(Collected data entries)
►

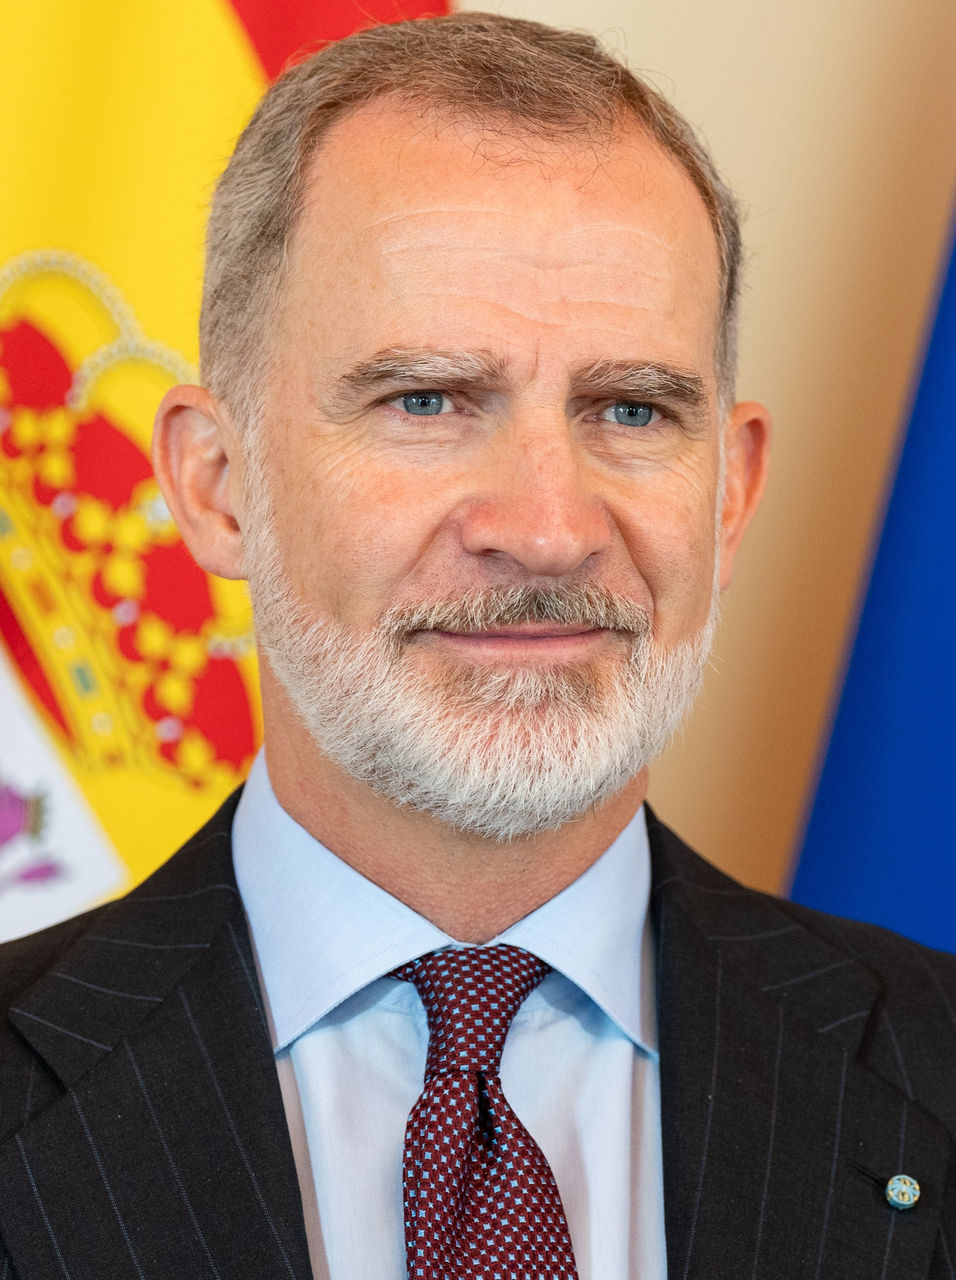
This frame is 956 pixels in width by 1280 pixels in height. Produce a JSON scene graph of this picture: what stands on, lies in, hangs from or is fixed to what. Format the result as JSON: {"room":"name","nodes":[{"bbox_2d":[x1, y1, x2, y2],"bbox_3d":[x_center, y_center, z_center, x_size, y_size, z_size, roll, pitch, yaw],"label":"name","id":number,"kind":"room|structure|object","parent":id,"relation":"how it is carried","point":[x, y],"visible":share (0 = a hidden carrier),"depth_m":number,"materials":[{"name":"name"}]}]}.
{"room":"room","nodes":[
{"label":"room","id":0,"kind":"room"},
{"bbox_2d":[474,0,955,921],"bbox_3d":[0.001,-0.126,4.524,4.899,3.060,0.142,1,-2,-4],"label":"wall","id":1,"kind":"structure","parent":0,"point":[764,288],"depth_m":4.51,"materials":[{"name":"beige paint"}]},
{"label":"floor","id":2,"kind":"structure","parent":0,"visible":0},
{"bbox_2d":[0,1,456,943],"bbox_3d":[-0.298,0.189,4.150,0.898,2.543,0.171,1,-2,-4],"label":"flag","id":3,"kind":"object","parent":2,"relation":"on","point":[52,231],"visible":0.36,"depth_m":4.16,"materials":[{"name":"yellow fabric"}]},
{"bbox_2d":[0,4,955,1279],"bbox_3d":[0.003,0.509,3.281,0.852,1.705,0.754,1,-2,-4],"label":"man","id":4,"kind":"object","parent":2,"relation":"on","point":[585,855],"visible":0.99,"depth_m":3.26},
{"bbox_2d":[786,181,955,952],"bbox_3d":[0.550,0.202,4.164,0.948,2.491,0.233,1,-2,-4],"label":"blue flag","id":5,"kind":"object","parent":2,"relation":"on","point":[949,602],"visible":0.45,"depth_m":4.17,"materials":[{"name":"blue fabric"}]}
]}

◄

→ Task directions
Repeat, exactly and in full, every entry in the data, but not the pictures.

→ Answer for this exercise
This frame is 956 pixels in width by 1280 pixels in height. Produce a JSON scene graph of this picture: what stands on, lies in, hangs from or is fixed to what. Format the result as JSON: {"room":"name","nodes":[{"bbox_2d":[x1, y1, x2, y2],"bbox_3d":[x_center, y_center, z_center, x_size, y_size, z_size, roll, pitch, yaw],"label":"name","id":number,"kind":"room|structure|object","parent":id,"relation":"how it is carried","point":[x, y],"visible":share (0 = a hidden carrier),"depth_m":number,"materials":[{"name":"name"}]}]}.
{"room":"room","nodes":[
{"label":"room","id":0,"kind":"room"},
{"bbox_2d":[474,0,955,921],"bbox_3d":[0.001,-0.126,4.524,4.899,3.060,0.142,1,-2,-4],"label":"wall","id":1,"kind":"structure","parent":0,"point":[764,288],"depth_m":4.51,"materials":[{"name":"beige paint"}]},
{"label":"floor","id":2,"kind":"structure","parent":0,"visible":0},
{"bbox_2d":[0,1,456,943],"bbox_3d":[-0.298,0.189,4.150,0.898,2.543,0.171,1,-2,-4],"label":"flag","id":3,"kind":"object","parent":2,"relation":"on","point":[52,231],"visible":0.36,"depth_m":4.16,"materials":[{"name":"yellow fabric"}]},
{"bbox_2d":[0,4,955,1279],"bbox_3d":[0.003,0.509,3.281,0.852,1.705,0.754,1,-2,-4],"label":"man","id":4,"kind":"object","parent":2,"relation":"on","point":[585,855],"visible":0.99,"depth_m":3.26},
{"bbox_2d":[786,181,955,952],"bbox_3d":[0.550,0.202,4.164,0.948,2.491,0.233,1,-2,-4],"label":"blue flag","id":5,"kind":"object","parent":2,"relation":"on","point":[949,602],"visible":0.45,"depth_m":4.17,"materials":[{"name":"blue fabric"}]}
]}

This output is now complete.